Pooh, promise you won't forget about me ever. Not even when I'm a hundred." ---A. A. Milne's The House At Pooh Corner


Christopher Robin Milne was almost 76, not 100, when he died in England in 1996. But Pooh, the bear of Very Little Brain, lives on.

"How do you do Nothing", asked Pooh, after he had wondered for a long time.
"Well, it's when people call out to you just as you're going off to do it, What are you going to do, Christopher Robin, and you say, Oh, nothing, and then you go and do it."
"Oh, I see," said Pooh.

I can't even begin to tell you how that particular passage inspired my own life. Doing Nothing should be a national pastime. And Doing Nothing with someone you love; such as your friends, or children; should be mandatory. Can you imagine how your life would change if you spent just twenty mintues a week with your stuffed bear?

Christopher Robin was going away. Nobody knew why he was going; nobody knew where he was going; indeed, nobody even knew why he knew Christopher Robin was going away. But somehow or other everybody in the Forest felt it was happening at last.

So Rabbit calls a meeting of all the Forest residents, and Eeyore reads a poem he has composed to give to Christopher Robin.

"Hitherto, as I was saying, all the Poetry in the Forest has been written by Pooh, a Bear with a Pleasing Manner but a Positively Startling Lack of Brain. The Poem which I am now about to read to you was written by Eeyore, or Myself, in a Quiet Moment...I call it--POEM!

'Christopher Robin, good-bye.
I And all your friends sends
I mean all you friend send
Well, anyhow,
we send
Our love.
END.'

"If anybody wants to clap," said Eeyore when he had read this, "now is the time to do it."

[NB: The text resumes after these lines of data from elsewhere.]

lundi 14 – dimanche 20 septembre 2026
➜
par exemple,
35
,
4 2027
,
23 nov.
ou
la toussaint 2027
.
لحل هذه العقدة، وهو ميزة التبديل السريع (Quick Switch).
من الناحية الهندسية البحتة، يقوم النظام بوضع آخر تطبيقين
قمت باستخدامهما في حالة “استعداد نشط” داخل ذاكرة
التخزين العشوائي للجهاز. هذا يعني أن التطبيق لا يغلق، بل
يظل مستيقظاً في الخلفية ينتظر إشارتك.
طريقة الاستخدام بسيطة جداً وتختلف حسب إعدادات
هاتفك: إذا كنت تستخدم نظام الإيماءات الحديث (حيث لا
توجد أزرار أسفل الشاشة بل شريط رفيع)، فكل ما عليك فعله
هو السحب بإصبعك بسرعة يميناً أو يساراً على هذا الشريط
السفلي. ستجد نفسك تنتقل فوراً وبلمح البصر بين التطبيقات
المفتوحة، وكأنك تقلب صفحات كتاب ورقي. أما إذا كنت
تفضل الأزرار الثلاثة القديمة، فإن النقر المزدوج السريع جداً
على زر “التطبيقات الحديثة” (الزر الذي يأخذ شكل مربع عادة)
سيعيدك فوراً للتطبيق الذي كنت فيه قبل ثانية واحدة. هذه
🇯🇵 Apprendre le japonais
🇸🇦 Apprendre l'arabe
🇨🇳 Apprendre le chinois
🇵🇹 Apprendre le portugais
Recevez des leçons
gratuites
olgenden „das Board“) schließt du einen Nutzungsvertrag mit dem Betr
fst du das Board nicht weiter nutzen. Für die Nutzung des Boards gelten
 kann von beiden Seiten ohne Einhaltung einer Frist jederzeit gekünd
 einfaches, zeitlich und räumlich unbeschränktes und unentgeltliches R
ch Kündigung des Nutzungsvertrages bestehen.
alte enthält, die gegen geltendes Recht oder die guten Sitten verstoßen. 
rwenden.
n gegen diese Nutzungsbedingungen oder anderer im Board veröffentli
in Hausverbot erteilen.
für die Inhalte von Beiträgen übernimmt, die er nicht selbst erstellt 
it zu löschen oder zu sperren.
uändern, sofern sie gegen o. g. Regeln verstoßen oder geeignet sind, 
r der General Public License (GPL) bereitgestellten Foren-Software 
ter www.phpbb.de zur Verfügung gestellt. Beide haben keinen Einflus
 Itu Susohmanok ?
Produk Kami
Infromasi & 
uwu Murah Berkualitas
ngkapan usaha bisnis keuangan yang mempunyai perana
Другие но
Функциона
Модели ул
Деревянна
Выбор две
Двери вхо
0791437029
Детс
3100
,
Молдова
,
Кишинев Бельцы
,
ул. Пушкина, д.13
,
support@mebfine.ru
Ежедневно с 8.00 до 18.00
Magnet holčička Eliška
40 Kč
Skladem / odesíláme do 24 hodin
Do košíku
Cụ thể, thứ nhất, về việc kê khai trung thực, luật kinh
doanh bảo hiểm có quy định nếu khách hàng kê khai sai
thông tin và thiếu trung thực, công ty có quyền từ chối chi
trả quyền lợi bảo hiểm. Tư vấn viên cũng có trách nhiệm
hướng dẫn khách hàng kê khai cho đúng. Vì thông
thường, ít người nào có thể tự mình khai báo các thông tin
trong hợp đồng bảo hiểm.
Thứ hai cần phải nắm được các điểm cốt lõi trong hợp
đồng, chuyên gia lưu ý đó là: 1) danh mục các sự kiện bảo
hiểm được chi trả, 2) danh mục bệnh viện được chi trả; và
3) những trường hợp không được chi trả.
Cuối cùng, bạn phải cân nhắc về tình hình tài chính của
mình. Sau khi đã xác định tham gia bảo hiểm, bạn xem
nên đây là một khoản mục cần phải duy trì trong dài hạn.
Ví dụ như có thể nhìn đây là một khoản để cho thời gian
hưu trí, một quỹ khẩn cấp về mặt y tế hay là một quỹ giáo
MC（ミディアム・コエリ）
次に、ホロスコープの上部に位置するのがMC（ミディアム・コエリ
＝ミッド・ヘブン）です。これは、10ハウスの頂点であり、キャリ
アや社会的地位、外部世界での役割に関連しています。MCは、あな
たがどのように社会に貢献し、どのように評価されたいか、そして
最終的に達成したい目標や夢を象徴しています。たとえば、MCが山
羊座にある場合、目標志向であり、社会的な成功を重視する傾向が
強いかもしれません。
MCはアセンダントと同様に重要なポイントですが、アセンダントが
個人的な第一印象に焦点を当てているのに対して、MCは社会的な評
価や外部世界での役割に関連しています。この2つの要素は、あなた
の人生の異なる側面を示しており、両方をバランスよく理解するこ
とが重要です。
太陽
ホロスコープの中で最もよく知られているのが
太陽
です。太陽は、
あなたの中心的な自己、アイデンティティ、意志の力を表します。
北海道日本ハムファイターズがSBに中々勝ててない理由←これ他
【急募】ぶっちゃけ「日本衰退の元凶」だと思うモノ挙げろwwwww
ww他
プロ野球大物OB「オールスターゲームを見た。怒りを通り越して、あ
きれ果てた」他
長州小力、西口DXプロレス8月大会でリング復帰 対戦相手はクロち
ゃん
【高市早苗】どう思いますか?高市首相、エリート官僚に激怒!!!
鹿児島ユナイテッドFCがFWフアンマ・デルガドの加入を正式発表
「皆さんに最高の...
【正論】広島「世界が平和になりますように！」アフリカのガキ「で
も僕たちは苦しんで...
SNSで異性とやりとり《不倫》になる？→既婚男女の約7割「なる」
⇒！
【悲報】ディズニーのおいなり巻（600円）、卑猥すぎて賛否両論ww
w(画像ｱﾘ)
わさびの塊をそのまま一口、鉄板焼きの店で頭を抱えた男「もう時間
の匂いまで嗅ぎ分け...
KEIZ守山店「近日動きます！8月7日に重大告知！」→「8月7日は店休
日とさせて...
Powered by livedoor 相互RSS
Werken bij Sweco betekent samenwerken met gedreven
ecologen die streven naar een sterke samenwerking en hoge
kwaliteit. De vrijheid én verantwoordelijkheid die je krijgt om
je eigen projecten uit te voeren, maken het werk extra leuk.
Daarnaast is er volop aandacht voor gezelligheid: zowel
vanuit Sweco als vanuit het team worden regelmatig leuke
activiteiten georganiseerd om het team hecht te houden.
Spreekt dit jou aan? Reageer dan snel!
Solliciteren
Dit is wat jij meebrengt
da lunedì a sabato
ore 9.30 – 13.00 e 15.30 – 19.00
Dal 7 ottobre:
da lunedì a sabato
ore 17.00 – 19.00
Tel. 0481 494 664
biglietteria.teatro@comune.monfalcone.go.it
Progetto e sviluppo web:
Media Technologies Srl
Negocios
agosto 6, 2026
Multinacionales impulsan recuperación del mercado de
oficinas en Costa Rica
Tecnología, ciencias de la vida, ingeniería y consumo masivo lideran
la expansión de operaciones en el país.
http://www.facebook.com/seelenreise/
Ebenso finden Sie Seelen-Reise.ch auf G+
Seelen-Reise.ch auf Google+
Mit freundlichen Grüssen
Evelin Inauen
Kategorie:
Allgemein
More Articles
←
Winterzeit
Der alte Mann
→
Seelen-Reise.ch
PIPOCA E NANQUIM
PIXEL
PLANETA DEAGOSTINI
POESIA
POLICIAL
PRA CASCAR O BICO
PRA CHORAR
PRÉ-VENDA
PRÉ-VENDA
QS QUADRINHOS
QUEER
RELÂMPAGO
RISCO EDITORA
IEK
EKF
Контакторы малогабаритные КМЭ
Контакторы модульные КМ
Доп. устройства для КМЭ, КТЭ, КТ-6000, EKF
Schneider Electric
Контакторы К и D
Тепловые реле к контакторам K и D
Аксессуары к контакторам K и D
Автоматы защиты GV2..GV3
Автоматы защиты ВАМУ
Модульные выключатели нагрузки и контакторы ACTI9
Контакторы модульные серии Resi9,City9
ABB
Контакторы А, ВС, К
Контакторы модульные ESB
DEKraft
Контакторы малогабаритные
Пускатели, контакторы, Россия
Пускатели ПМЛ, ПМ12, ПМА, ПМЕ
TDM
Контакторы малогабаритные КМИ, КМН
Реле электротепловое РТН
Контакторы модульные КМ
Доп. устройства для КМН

I first read the above passage from a newspaper obituary of Christopher Robin Milne. I cried for two days. My husband thought that I had lost my mind. (Perhaps I had!)

The truth of the matter is that it would be difficult to find anyone who grew up in the last 80 years who has not been touched in some way by A. A. Milne and his son, Christopher Robin; real or imaginary. Winnie the Pooh has been published in 32 languages and sold in over 100 countries.

In the 1960s, Walt Disney fashioned the characters over for the movies. Instead of the thin lines and pale colors of the books, the friends of Christopher Robin, and Christopher Robin himself; became rounder and more brightly colored, to draw the attention of regular Disney patrons. It, also, was a roaring success.

Some of my earliest memories are of clutching my toy Pooh to my chest as my mom read to me of his adventures. I would fall asleep dreaming of the Forest, and living under the name Sanders, just like Pooh.




The quotes from A. A. Milne's works were "dug" out by Katie Sherrod, a syndicated columnist who is published in the Dallas Morning News. She printed an obituary/tribute to Christopher Robin on April 29, 1996; which I keep in my hope chest. Some information from this node was gleaned from that article, but no wording or ideas were stolen.